## JOB ITEM A
In the subscription agreement excerpt, what does clause (d) state that the Subscriber is not?
## JOB ITEM B
From the subscription agreement excerpt, set down word for word the passage that begins at the words "Representations, Warranties and Covenants of" and stops after the words "survive the Closing)".
## JOB ITEM C
Resume the subscription agreement excerpt on the Subscriber's representations, warranties and covenants from the point where it ends.

## PAGE EXTRACT
- - - - - - -
Representations, Warranties and Covenants of the
Subscriber

6.1                The
Subscriber hereby represents and warrants to and covenants with the Company
(which representations, warranties and covenants will survive the Closing)
that:

	 	(a) 	
      the Subscriber has the legal capacity and competence to
      enter into and execute this Subscription Agreement and to take all actions
      required pursuant hereto and, if the Subscriber is a corporation, it is
      duly incorporated and validly subsisting under the laws of its
      jurisdiction of incorporation and all necessary approvals by its
      directors, shareholders and others have been obtained to authorize
      execution and performance of this Subscription Agreement on behalf of the
      Subscriber;

	 	 	 
	 	(b) 	
      the entering into of this Subscription Agreement and the
      transactions contemplated hereby do not result in the violation of any of
      the terms and provisions of any law applicable to, or the constating
      documents of, the Subscriber or of any agreement, written or oral, to
      which the Subscriber may be a party or by which the Subscriber is or may
      be bound;

	 	 	 
	 	(c) 	
      the Subscriber has duly executed and delivered this
      Subscription Agreement and it constitutes a valid and binding agreement of
      the Subscriber enforceable against the Subscriber;

	 	 	 
	 	(d) 	
      the Subscriber is not a U.S. Person;

	 	 	 
	 	(e) 	
      the Subscriber is not acquiring the Securities for the
      account or benefit of, directly or indirectly, any U.S. Person;

	 	 	 
	 	(f)
- - - - - - -
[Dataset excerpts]
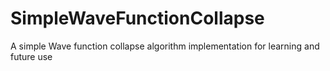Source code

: # SimpleWaveFunctionCollapse
A simple Wave function collapse algorithm implementation for learning and future use
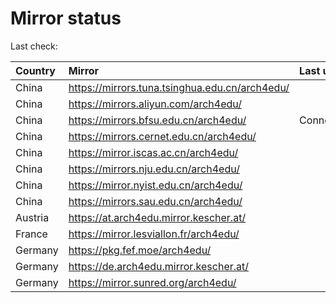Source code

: <script src="./time.js"></script>
# Mirror status
Last check: <script type="text/javascript">localize(1739312431.6766307);</script>

|Country|Mirror|Last update|
|:------|:-----|:----------|
|China|https://mirrors.tuna.tsinghua.edu.cn/arch4edu/|<script type="text/javascript">localize(1739169766);</script>|
|China|https://mirrors.aliyun.com/arch4edu/|<script type="text/javascript">localize(1739169766);</script>|
|China|https://mirrors.bfsu.edu.cn/arch4edu/|ConnectionError|
|China|https://mirrors.cernet.edu.cn/arch4edu/|<script type="text/javascript">localize(1739169766);</script>|
|China|https://mirror.iscas.ac.cn/arch4edu/|<script type="text/javascript">localize(1739169766);</script>|
|China|https://mirrors.nju.edu.cn/arch4edu/|<script type="text/javascript">localize(1739169766);</script>|
|China|https://mirror.nyist.edu.cn/arch4edu/|<script type="text/javascript">localize(1739169766);</script>|
|China|https://mirrors.sau.edu.cn/arch4edu/|<script type="text/javascript">localize(1731653531);</script>|
|Austria|https://at.arch4edu.mirror.kescher.at/|<script type="text/javascript">localize(1739169766);</script>|
|France|https://mirror.lesviallon.fr/arch4edu/|<script type="text/javascript">localize(1739169766);</script>|
|Germany|https://pkg.fef.moe/arch4edu/|<script type="text/javascript">localize(1739169766);</script>|
|Germany|https://de.arch4edu.mirror.kescher.at/|<script type="text/javascript">localize(1739169766);</script>|
|Germany|https://mirror.sunred.org/arch4edu/|<script type="text/javascript">localize(1739169766);</script>|

<script src="./tablefilter/tablefilter.js"></script>
<script src="./table.js"></script>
- - - - - - -
## TASK RESULT A
A U.S. Person.

## TASK RESULT B
Representations, Warranties and Covenants of the
Subscriber

6.1                The
Subscriber hereby represents and warrants to and covenants with the Company
(which representations, warranties and covenants will survive the Closing)

## TASK RESULT C
      the Subscriber is resident in the jurisdiction set out
      under the heading "Name and Address of Subscriber" on the signature page
      of this Subscription Agreement;

	 	 	 
	 	(g) 	
      the sale of the Securities to the Subscriber as
      contemplated in this Subscription Agreement complies with or is exempt
      from the applicable securities legislation of the jurisdiction of
      residence of the Subscriber;

- 5 -

	 	(h) 	
      the Subscriber is acquiring the Securities for investment
      only and not with a view to resale or distribution and, in particular, it
      has no intention to distribute either directly or indirectly any of the
      Securities in the United States or to U.S. Persons;

	 	 	 	 
	 	(i) 	
      the Subscriber is outside the United States when
      receiving and executing this Subscription Agreement and is acquiring the
      Securities as principal for the Subscriber’s own account (except for the
      circumstances outlined in paragraph 6.1(l)), for investment purposes only,
      and not with a view to, or for, resale, distribution or fractionalisation
      thereof, in whole or in part, and no other person has a direct or indirect
      beneficial interest in such Securities;

	 	 	 	 
	 	(j)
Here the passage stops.